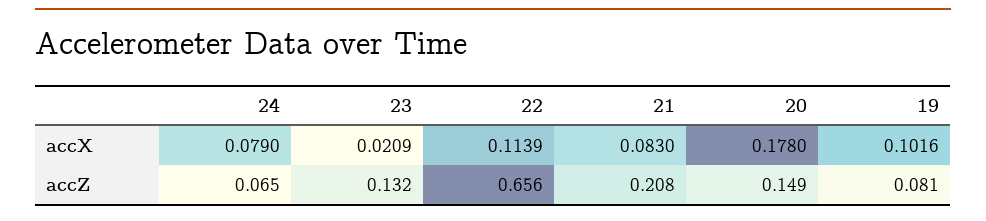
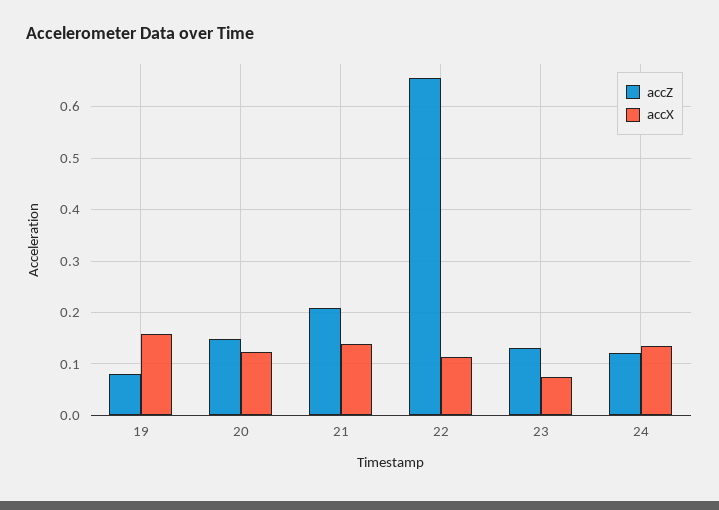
  {
    "accX": {
-     "24": 0.079,
+     "24": 0.14,
-     "23": 0.0209,
+     "23": 0.08,
      "22": 0.1139,
-     "21": 0.083,
+     "21": 0.14,
-     "20": 0.178,
+     "20": 0.12,
-     "19": 0.1016
+     "19": 0.16
    },
    "accZ": {
-     "24": 0.065,
+     "24": 0.12,
      "23": 0.132,
      "22": 0.656,
      "21": 0.208,
      "20": 0.149,
      "19": 0.081
    }
  }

Request: All records must be output exactly as they are, except for the pictures, which are left out.

Output of the exercise:
  {
    "accX": {
-     "24": 0.079,
+     "24": 0.14,
-     "23": 0.0209,
+     "23": 0.08,
      "22": 0.1139,
-     "21": 0.083,
+     "21": 0.14,
-     "20": 0.178,
+     "20": 0.12,
-     "19": 0.1016
+     "19": 0.16
    },
    "accZ": {
-     "24": 0.065,
+     "24": 0.12,
      "23": 0.132,
      "22": 0.656,
      "21": 0.208,
      "20": 0.149,
      "19": 0.081
    }
  }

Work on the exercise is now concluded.